Estonian Prime Minister Juri Ratas, leader of the next European Union presidency, says that several EU states which were scolded by US President Trump for not paying their fair share towards NATO will be hitting a key target set by the alliance next year.
Ratas told AP that nations contributing 2 percent of their GDP towards NATO could almost double from the current five EU states to possibly nine by the end of 2018.
Latvia and Lithuania were among the countries mentioned by Ratas as possibly joining the nations currently meeting their NATO expenditure targets.
Ratas said that EU countries were discussing hitting the mark during a NATO summit dinner last week.

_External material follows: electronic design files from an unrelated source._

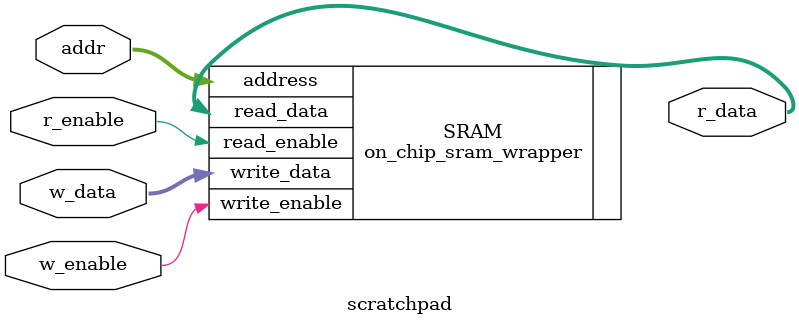
<source format=sv>

module scratchpad (
    input wire r_enable,
    input wire w_enable,
    input wire[16:0] addr,
    input wire[1023:0] w_data,
    output wire[1023:0] r_data
);

    on_chip_sram_wrapper #(
        .W_ADDR_SIZE_BITS(17),
        .W_WORD_SIZE_BYTES(1),
        .W_DATA_SIZE_WORDS(128)
    )

    SRAM (
        .read_enable(r_enable),
        .write_enable(w_enable),
        .address(addr),
        .write_data(w_data),
        .read_data(r_data)
    );

endmodule
</source>
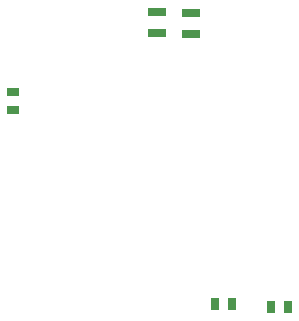
<source format=gbp>
G04 Layer_Color=128*
%FSLAX25Y25*%
%MOIN*%
G70*
G01*
G75*
%ADD12R,0.03150X0.03937*%
%ADD13R,0.03937X0.03150*%
%ADD26R,0.06000X0.03000*%
D12*
X362008Y177284D02*
D03*
X356299D02*
D03*
X374803Y176083D02*
D03*
X380512D02*
D03*
D13*
X288976Y242028D02*
D03*
Y247736D02*
D03*
D26*
X348130Y267071D02*
D03*
Y274071D02*
D03*
X337106Y267465D02*
D03*
Y274465D02*
D03*
M02*

</source>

“Some very big states from Europe, they said during this dinner that the next three or four years we will have this level for the defense expenditure,” he said, declining to elaborate.
“The most important is the message that we all are, little bit, but we are going to catch this 2-percentage level,” Ratas said.

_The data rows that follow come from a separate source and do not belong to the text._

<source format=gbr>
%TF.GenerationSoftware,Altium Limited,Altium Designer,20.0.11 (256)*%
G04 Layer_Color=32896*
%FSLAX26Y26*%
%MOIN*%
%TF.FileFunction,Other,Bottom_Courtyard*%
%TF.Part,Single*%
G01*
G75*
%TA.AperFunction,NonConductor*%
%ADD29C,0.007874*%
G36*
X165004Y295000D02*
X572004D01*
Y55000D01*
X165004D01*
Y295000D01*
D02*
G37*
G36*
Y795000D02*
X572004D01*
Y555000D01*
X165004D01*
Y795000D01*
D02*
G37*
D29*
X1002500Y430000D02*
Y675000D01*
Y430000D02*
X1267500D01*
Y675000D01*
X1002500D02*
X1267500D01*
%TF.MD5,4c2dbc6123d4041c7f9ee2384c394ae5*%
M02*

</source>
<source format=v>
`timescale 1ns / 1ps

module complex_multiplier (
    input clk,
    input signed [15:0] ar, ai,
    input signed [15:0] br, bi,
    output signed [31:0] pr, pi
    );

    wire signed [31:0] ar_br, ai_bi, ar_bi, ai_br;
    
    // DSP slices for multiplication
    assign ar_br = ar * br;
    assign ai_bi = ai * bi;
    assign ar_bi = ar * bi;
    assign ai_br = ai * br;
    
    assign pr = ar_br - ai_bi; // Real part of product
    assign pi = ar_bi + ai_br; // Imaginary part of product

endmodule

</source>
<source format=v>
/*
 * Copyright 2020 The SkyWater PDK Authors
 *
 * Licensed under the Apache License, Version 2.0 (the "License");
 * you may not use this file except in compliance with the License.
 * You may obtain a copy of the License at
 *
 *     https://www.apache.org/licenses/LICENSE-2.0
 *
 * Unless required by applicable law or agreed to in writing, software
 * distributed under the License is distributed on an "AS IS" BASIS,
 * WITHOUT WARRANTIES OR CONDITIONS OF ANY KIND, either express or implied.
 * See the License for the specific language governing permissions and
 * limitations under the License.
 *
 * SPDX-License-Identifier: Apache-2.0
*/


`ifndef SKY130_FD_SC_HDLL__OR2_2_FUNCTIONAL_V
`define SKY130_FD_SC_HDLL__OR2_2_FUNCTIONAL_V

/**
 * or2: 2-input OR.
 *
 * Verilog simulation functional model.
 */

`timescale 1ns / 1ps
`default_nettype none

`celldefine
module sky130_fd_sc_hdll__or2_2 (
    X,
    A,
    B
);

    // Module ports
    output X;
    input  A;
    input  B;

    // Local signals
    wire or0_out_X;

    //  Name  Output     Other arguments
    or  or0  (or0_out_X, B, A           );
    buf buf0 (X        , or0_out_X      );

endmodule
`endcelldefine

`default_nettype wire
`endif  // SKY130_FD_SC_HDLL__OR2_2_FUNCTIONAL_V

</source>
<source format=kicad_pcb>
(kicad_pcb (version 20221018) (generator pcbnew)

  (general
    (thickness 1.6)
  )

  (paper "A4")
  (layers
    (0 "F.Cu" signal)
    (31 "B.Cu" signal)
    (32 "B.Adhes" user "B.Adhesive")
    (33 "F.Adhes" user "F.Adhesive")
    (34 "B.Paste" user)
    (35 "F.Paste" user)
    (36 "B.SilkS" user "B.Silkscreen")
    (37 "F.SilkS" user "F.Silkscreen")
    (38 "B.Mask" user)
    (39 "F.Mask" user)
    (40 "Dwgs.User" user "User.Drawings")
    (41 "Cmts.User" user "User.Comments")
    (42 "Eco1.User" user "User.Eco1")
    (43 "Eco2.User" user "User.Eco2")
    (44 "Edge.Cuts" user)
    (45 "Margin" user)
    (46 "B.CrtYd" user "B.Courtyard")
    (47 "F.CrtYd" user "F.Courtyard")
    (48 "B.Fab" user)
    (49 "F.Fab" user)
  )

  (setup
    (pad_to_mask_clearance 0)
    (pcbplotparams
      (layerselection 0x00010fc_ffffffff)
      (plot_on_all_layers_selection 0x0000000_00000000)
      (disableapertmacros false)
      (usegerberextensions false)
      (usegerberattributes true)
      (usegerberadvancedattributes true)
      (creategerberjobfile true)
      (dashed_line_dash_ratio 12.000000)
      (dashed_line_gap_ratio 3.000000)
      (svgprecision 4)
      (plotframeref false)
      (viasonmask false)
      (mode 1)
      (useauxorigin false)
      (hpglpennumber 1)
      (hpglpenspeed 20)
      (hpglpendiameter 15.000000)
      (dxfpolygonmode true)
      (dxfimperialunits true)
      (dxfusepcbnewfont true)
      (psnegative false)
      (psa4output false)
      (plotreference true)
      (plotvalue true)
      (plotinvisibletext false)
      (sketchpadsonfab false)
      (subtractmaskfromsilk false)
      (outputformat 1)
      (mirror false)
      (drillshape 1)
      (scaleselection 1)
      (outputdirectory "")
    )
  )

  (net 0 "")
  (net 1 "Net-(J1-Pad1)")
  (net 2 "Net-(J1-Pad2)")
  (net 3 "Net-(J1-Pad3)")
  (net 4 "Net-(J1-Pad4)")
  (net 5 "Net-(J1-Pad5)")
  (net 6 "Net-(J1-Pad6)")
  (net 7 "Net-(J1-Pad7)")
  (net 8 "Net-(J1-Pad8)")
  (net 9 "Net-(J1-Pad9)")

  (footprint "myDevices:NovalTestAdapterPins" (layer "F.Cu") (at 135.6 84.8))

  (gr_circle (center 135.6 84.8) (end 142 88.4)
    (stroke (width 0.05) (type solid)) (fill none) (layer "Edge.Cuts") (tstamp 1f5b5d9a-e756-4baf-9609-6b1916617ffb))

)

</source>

The Estonian PM will take over the rotating six-month EU presidency at the end of the month.
Meanwhile, US President Donald Trump said during his first NATO summit last week that members of the 28-nation alliance “must finally contribute their fair share and meet their financial obligations.”
“Twenty-three of the 28 member nations are still not paying what they should be paying and what they are supposed to be paying for their defense. This is not fair to the people and taxpayers of the United States,” he said, referencing the fact that the US currently takes on the most NATO spending.
Trump added that many NATO member states owe “massive amounts of money from past years and not paying in those past years.”
Just two days after his speech at the NATO summit, Trump tweeted that “many countries have agreed to step up payments considerably.”
However, he later specifically called out Germany's spending on Twitter, accusing Berlin of paying “far less” than it should towards NATO.
Trump’s recent statements reiterated his previous remarks in February, in which he also called on all member states to pay their fair share towards the alliance.
However, Trump hasn't always been kind to NATO. He accused the alliance of being “obsolete” in January, but in April said he no longer believed that to be the case.
“I said it [NATO] was obsolete. It's no longer obsolete,” he said, noting that the alliance now fights terrorism.
Only five members of the 28-nation alliance currently meet the two percent target: the US, Britain, Greece, Poland and Estonia.
The latest US figures put its defense spending at 3.2 percent of GDP. The latest NATO figures for major EU countries are .91 percent for Spain, 1.11 percent for Italy, 1.19 percent for Germany, and 1.78 percent for France.